Length of Longest Fibonacci Subsequence

Description

A sequence X_1, X_2, ..., X_n is fibonacci-like if:

• n >= 3

• X_i + X_{i+1} = X_{i+2} for all i + 2 <= n

Given a strictly increasing array A of positive integers forming a sequence, find the length of the longest fibonacci-like subsequence of A. If one does not exist, return 0.

(Recall that a subsequence is derived from another sequence A by deleting any number of elements (including none) from A, without changing the order of the remaining elements. For example, [3, 5, 8] is a subsequence of [3, 4, 5, 6, 7, 8].)

Example 1:

Input: [1,2,3,4,5,6,7,8]
Output: 5
Explanation:
The longest subsequence that is fibonacci-like: [1,2,3,5,8].

Example 2:

Input: [1,3,7,11,12,14,18]
Output: 3
Explanation:
The longest subsequence that is fibonacci-like:
[1,11,12], [3,11,14] or [7,11,18].

Note:

• 3 <= A.length <= 1000

• 1 <= A[0] < A[1] < ... < A[A.length - 1] <= 10^9

Solution

Both the time complexity and the space complexity are $O(n^2)$.

class Solution {
public:
    int lenLongestFibSubseq(vector<int>& A) {
        int n = A.size();
        // dp[j][i]: length of the longest Fibonacci sequence ending with (A[j], A[i]).

Collection entries:
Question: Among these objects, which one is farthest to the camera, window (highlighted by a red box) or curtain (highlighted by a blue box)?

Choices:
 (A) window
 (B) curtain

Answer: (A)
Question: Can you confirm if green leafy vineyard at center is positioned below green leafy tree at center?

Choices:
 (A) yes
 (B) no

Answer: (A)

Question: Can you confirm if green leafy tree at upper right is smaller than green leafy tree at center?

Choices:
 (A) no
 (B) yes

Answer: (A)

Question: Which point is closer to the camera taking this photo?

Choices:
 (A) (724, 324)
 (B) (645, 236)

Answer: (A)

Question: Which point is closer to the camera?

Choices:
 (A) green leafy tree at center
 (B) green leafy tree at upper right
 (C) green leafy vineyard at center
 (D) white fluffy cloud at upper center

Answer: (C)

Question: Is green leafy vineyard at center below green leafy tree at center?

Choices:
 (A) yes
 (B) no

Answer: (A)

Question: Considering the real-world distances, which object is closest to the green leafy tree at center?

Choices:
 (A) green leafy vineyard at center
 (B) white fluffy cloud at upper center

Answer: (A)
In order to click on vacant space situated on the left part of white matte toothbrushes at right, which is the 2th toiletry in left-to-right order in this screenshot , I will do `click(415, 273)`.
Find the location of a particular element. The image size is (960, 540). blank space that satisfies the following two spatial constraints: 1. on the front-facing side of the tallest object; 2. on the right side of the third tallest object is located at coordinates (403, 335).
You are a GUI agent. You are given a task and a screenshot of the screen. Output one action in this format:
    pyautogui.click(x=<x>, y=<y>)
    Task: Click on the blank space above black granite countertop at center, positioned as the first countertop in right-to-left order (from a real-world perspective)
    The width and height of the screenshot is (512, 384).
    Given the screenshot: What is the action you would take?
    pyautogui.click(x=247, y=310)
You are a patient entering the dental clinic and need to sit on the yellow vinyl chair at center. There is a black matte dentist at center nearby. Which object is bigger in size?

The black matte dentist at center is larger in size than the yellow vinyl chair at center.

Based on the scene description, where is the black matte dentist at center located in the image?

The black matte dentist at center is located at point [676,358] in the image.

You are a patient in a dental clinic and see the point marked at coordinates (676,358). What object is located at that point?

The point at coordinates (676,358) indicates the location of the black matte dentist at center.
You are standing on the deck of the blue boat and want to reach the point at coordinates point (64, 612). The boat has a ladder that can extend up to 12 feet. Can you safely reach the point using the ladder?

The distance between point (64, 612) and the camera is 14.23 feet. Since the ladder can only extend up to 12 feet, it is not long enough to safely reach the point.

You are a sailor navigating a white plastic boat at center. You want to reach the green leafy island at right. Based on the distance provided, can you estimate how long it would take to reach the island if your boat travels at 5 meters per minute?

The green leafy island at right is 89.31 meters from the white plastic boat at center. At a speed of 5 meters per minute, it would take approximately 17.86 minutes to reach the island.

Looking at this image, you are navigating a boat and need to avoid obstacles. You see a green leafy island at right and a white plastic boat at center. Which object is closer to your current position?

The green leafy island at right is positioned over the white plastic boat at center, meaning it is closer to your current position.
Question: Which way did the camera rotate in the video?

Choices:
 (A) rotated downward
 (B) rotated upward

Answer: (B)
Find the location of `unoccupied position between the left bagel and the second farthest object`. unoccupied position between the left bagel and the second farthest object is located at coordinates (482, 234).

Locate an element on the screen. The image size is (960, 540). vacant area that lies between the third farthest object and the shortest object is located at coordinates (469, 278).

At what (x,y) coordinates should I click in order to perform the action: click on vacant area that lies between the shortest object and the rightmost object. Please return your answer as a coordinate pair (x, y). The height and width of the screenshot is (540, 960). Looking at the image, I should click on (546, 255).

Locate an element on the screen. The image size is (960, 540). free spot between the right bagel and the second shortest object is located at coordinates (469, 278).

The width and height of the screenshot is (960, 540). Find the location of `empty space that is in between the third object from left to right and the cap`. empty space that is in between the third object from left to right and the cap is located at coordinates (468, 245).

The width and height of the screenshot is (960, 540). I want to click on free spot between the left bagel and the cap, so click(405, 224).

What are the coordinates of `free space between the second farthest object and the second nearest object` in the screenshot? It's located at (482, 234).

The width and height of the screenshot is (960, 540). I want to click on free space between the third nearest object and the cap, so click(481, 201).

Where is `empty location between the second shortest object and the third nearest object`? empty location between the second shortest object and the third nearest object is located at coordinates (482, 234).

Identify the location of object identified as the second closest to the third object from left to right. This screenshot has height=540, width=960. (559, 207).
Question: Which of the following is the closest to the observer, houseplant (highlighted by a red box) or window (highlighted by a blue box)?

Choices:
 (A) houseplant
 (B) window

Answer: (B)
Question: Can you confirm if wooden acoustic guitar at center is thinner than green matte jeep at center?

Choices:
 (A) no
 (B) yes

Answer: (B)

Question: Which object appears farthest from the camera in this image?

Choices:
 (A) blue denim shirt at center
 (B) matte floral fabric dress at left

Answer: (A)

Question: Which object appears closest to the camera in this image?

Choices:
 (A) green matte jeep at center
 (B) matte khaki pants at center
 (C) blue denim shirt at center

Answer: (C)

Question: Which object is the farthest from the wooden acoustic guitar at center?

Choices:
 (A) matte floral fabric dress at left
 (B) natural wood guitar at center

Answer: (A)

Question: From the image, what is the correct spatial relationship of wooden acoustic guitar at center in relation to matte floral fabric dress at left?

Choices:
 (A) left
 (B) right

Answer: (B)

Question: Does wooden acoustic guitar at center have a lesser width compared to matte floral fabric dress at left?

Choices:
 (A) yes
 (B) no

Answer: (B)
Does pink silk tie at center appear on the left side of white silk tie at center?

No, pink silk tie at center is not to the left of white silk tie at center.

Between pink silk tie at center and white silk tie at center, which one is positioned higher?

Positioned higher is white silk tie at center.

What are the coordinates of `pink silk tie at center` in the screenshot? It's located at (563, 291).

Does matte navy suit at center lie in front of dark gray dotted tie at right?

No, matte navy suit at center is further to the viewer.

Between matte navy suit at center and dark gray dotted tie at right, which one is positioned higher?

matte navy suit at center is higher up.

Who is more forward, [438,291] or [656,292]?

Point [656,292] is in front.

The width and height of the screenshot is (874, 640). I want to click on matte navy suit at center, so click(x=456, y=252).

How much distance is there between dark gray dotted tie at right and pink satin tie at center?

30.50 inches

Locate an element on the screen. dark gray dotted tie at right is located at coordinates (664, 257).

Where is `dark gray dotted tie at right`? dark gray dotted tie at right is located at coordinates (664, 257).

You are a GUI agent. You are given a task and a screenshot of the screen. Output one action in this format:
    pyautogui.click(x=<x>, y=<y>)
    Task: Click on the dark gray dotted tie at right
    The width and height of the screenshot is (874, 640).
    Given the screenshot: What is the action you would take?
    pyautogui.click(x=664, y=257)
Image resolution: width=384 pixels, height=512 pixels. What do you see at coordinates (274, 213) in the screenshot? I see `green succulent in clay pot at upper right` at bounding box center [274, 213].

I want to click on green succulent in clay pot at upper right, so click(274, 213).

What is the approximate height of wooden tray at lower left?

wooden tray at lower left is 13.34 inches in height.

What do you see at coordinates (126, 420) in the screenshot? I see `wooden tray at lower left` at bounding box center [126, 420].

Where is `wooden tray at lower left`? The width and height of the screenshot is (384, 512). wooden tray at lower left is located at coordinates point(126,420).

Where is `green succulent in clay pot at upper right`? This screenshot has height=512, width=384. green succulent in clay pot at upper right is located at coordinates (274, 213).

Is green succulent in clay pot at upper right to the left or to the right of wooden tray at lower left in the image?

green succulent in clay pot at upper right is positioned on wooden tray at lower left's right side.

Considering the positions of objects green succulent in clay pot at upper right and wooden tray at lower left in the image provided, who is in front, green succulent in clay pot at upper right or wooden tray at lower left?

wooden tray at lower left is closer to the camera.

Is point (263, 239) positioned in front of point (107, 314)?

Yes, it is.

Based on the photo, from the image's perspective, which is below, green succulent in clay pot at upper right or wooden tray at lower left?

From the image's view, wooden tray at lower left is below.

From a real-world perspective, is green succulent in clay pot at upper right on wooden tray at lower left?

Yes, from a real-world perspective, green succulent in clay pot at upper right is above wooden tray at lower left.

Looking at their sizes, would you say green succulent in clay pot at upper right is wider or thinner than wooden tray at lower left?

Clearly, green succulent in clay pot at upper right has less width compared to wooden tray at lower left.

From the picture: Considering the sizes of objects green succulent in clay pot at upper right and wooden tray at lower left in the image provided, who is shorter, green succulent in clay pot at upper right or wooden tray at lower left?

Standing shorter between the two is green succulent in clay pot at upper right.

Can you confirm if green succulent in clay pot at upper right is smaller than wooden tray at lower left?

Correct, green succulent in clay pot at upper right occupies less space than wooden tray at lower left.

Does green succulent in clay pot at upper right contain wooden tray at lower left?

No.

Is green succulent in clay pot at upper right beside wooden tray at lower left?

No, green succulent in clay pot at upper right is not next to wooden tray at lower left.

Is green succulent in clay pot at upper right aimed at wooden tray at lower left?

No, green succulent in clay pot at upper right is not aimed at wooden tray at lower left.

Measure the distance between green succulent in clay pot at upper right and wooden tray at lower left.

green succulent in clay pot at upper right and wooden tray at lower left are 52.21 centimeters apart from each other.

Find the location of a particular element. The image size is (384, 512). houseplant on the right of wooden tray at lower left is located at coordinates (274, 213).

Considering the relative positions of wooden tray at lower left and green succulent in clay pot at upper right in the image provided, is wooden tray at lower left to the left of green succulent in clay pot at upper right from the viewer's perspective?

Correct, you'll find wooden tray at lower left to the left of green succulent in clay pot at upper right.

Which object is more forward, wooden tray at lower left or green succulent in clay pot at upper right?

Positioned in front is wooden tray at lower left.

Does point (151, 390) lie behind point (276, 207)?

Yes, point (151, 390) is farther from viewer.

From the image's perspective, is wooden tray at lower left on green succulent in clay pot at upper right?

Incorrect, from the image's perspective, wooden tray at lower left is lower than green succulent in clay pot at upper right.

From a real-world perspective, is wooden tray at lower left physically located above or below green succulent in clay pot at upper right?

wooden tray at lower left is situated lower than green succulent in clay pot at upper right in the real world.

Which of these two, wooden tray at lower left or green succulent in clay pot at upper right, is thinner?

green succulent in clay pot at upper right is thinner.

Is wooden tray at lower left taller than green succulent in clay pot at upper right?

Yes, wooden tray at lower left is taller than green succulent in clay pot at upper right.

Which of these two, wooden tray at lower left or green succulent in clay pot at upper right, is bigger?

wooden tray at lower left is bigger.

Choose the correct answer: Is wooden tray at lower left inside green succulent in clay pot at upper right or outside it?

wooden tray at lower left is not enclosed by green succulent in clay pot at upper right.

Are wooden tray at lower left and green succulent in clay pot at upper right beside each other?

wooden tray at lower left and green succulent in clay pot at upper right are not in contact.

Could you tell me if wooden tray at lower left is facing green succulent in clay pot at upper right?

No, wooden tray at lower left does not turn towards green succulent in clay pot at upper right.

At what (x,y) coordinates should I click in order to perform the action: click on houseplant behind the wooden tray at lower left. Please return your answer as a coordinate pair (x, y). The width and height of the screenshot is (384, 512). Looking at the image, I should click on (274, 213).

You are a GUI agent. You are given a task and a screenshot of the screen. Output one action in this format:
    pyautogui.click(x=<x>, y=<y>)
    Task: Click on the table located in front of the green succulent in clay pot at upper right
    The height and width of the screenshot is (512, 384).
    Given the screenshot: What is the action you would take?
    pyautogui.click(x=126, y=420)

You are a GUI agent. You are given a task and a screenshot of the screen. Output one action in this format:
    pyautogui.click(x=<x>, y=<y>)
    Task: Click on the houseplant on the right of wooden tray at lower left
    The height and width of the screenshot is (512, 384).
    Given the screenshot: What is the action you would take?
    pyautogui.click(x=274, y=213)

▸ **PROBLEMS**:
1. Transcribe the passage from the Fibonacci subsequence problem above, starting at "Input: [1,2,3,4,5,6,7,8]" and ending at "[3,11,14] or [7,11,18].".
2. In the Fibonacci subsequence problem above, what value should be returned when no fibonacci-like subsequence exists?

▸ **PER-TASK OUTPUTS**:
1.
Input: [1,2,3,4,5,6,7,8]
Output: 5
Explanation:
The longest subsequence that is fibonacci-like: [1,2,3,5,8].

Example 2:

Input: [1,3,7,11,12,14,18]
Output: 3
Explanation:
The longest subsequence that is fibonacci-like:
[1,11,12], [3,11,14] or [7,11,18].

2. It should return 0.